─── Data in this exercise ───

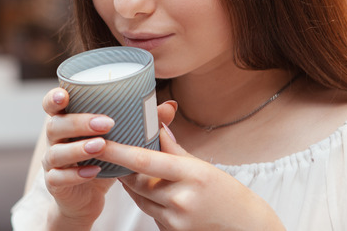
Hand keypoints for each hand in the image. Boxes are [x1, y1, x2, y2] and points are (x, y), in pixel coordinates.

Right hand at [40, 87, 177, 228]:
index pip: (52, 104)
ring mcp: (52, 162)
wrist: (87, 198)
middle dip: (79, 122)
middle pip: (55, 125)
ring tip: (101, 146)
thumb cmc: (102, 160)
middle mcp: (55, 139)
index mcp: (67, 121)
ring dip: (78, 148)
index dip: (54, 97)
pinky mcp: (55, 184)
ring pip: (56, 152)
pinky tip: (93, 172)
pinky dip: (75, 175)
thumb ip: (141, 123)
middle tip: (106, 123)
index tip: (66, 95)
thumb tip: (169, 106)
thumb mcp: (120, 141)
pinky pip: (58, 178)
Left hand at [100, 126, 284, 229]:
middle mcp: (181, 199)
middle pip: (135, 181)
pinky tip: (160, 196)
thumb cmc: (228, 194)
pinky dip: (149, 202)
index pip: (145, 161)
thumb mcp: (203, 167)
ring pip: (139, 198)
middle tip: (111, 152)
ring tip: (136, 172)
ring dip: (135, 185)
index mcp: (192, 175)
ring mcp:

───
─── Data in this exercise ───

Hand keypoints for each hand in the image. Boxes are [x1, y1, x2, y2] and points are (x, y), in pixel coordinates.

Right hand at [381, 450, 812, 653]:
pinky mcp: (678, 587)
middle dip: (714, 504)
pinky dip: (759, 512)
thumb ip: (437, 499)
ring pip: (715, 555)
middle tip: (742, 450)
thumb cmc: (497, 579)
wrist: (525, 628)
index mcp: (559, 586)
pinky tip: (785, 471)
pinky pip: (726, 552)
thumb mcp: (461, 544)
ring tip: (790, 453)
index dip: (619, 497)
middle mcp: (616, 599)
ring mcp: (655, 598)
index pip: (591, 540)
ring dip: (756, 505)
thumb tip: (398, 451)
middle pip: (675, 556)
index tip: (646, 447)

───
─── Data in this exercise ───

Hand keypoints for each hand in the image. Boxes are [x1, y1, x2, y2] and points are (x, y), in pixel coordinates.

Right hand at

───

• [Problem details] Return a word-for-word copy of the lines above from the one holding "pinky pip: (726, 552)" through the one holding "index tip: (646, 447)", with both of them included and nothing besides.

• [Result below]
pinky pip: (726, 552)
thumb mcp: (461, 544)
ring tip: (790, 453)
index dip: (619, 497)
middle mcp: (616, 599)
ring mcp: (655, 598)
index pip: (591, 540)
ring dip: (756, 505)
thumb tip: (398, 451)
middle pip: (675, 556)
index tip: (646, 447)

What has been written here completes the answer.